La condena de Hildebrando: lección sobre el pecado mortal

 


El hermano Bernardo, monje, contó acerca de un hombre llamado Hildebrando, quien cayó gravemente enfermo y, después de su caída, no pudo levantarse.

Hildebrando vivía en una villa de la diócesis de Tréveris llamada Holchoim. Un día fue al bosque con un conocido suyo y, instigado por el diablo, lo mató cuando quedaron a solas.
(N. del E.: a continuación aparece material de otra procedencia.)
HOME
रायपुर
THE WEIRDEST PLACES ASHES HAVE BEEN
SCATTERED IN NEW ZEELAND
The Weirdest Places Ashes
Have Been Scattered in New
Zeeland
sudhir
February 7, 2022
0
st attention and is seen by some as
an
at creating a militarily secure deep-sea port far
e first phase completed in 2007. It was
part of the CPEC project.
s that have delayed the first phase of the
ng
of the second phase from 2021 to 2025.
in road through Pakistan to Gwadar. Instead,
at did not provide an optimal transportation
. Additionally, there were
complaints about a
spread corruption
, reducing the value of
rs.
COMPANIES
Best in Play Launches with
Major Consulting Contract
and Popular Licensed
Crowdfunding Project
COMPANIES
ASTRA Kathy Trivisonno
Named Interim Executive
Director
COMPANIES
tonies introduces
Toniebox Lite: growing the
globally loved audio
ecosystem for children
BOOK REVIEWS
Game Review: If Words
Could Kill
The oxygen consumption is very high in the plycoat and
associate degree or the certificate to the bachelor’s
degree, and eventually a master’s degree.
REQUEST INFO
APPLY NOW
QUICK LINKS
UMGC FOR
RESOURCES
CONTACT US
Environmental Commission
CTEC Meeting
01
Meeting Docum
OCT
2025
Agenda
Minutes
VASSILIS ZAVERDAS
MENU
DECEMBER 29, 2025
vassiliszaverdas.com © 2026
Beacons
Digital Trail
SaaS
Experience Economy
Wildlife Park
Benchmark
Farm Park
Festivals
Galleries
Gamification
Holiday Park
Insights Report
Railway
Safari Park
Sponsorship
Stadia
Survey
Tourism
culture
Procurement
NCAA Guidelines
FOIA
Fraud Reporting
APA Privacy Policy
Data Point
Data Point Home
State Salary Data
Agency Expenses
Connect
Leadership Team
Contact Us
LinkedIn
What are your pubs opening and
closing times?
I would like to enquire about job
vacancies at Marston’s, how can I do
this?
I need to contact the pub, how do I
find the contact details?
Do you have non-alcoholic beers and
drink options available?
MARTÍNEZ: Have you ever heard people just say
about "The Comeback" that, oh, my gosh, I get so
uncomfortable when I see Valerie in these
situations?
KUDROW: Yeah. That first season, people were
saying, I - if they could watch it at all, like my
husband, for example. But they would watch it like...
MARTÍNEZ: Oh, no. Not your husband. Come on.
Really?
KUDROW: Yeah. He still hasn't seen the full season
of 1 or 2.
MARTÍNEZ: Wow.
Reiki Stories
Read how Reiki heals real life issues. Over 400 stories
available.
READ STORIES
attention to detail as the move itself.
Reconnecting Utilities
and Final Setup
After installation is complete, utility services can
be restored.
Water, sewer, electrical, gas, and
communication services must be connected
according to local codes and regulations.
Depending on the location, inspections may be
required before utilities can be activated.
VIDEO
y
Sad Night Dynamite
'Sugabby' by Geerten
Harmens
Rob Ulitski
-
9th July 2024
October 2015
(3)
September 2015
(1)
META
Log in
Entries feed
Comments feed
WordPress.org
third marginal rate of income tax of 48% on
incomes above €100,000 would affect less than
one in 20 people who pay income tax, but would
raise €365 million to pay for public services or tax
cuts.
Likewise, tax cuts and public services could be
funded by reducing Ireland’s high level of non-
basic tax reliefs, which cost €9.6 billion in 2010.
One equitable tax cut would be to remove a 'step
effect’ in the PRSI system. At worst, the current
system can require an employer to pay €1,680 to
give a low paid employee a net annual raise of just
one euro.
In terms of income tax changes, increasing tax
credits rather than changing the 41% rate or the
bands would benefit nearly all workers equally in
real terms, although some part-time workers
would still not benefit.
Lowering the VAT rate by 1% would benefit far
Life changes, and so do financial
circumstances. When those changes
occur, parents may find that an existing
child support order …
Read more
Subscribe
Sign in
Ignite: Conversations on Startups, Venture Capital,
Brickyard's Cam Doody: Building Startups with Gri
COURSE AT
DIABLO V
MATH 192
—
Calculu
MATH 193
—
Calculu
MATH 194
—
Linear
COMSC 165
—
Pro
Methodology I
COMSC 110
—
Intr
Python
En el pasado habían tenido algunas enemistades, pero en ese momento no existían conflictos entre ellos.

Al volver a la villa, los amigos del hombre asesinado preguntaron por él. Hildebrando respondió: “No sé”. Tras pasar uno y luego otro día sin que apareciera, y sospechando de Hildebrando por antiguas enemistades, lo llevaron ante un juez y lo acusaron de homicidio.

Hildebrando trató de negar el crimen, pero su rostro lo delató. Finalmente confesó que había matado al hombre y fue condenado a la pena capital.

Cuando lo llevaron a la ejecución, el sacerdote de la villa, llamado Bertolfo, junto con otro sacerdote llamado Juan, hermano del monje Bernardo lo tomaron aparte e insistieron en que confesara y mostrara contrición de corazón.

Pero Hildebrando no podía levantarse ni mover la mano. Desesperado, respondió: “¿De qué me servirían estas cosas? Estoy condenado”. Mostró una dureza y desesperación similar a la de quien dice: “Mi maldad es mayor de lo que puedo ser perdonado”.

El sacerdote le dijo: “espero qué por el Padre, el Hijo y el Espíritu Santo que dentro de treinta días me mostrarás tu estado y me informarás sin peligro para tu vida”. Hildebrando respondió: “Si me es permitido, lo haré gustosamente”.

Después de cumplir la pena temporal de su cuerpo, Hildebrando pasó al tormento de la condenación eterna.

Una noche, dentro del tiempo estipulado, mientras Bertolfo dormía, un gran estruendo rodeó la casa: las ramas crujían, el viento soplaba violentamente y hasta los animales estaban aterrados.


Al despertar, Bertolfo vio que las puertas se abrían como empujadas por el viento y observó a Hildebrando sentado sobre la chimenea, acercándose rápidamente. Terrificado, se persignó y le ordenó quedarse bajo la invocación del nombre divino.

Hildebrando dijo: “Aquí estoy, como prometí”. Al preguntarle por su estado, respondió: “Estoy eternamente condenado, destinado a los fuegos del infierno por mi desesperación. Si hubiera hecho penitencia según tu consejo, habría evitado la condenación eterna después de la pena temporal. Dios no castiga dos veces por lo mismo. Pero si no me hubieras jurado estando vivo, habría venido a causarte daño incluso como muerto. Te aconsejo que enmiendes tu vida para no recibir un castigo similar”.

Impactado por la visión, Bertolfo decidió ingresar al monasterio llamado Hersethusin y tomó el hábito religioso. El abad, viendo que era un hombre culto y elocuente, trató de que accediera a los órdenes, pero no pudo obtener permiso del Papa Inocencio.